In finding in favour of the appellant, the CA placed particular emphasis on the fact that the respondent refused to give the appellant an undertaking not to use the Personal Data in the future. The CA appeared to take the view that the matter would have been resolved if the respondent had given such an undertaking in the course of his email exchange with the appellant. The CA also considered the actions taken by the appellant after receiving the initial email from the respondent (confronting the Ex-Employers and writing to the respondent) in considering whether emotional distress was in fact suffered.

For individuals defending actions under s48O

The first point to note relates to whether individuals are subject to obligations under the PDPA which apply to “organisations”. The respondent sought to argue that such obligations should only apply to business entities, not individuals. The CA swiftly rejected this position on the basis that the definition of an “organisation” in the PDPA included natural persons. One therefore should be careful when assuming that only corporate entities are subject to the obligations under the PDPA.

The second point to consider is the respondent’s attempt to rely on a defence in s4(1)(b) of the PDPA, which provides that the specific sections of the PDPA do not impose obligations on employees acting in the course of their employment. The CA held that it was too late for the respondent to try to rely on this provision as he had not adduced evidence of (1) what was done, (2) what the employment required him to do as an employee (3) whether the employee deliberately evaded practices set up by the employer to deter such action. It is therefore important for defendants to consider the defences in s4 of the PDPA early with their counsel.
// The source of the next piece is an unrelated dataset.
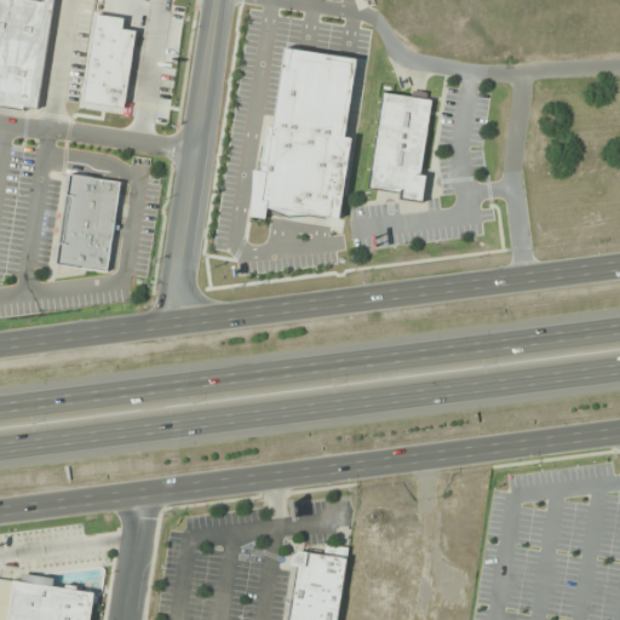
[(0,0),(30,0),(39,1),(39,0),(51,0),(35,112),(22,109),(22,113),(0,109),(0,0)]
Finally, we reiterate the finding that the respondent never undertook to not use the Personal Data in future. It is puzzling why the respondent did not do this in this case, as he had stated over email to the appellant that he would not be contacting the appellant again. Potential defendants should immediately obtain advice from legal counsel when faced with a potential claim under s48O so that appropriate remedial measures can be taken.

For employers

The CA considered the question of when it is that an employer would be liable for the actions of an employee. It held that an employer’s liability under the PDPA was not strict, but fault based. It reiterated that an employer would only be in breach of the PDPA if it fails to do what a reasonable person would consider appropriate in the circumstances.

As an example, the CA suggested that if an employer has developed and implemented policies and practices necessary for the organisation to meet its obligations under the PDPA, but a rogue employee takes pains to evade such supervision and thereby breaches the PDPA, it would be artificial to say that the employee was acting within the course of his employment.

This once again underscores the importance of employers ensuring that they have taken sufficient steps to ensure that their processes with regards to personal data collection, storage and use are compliant with the PDPA.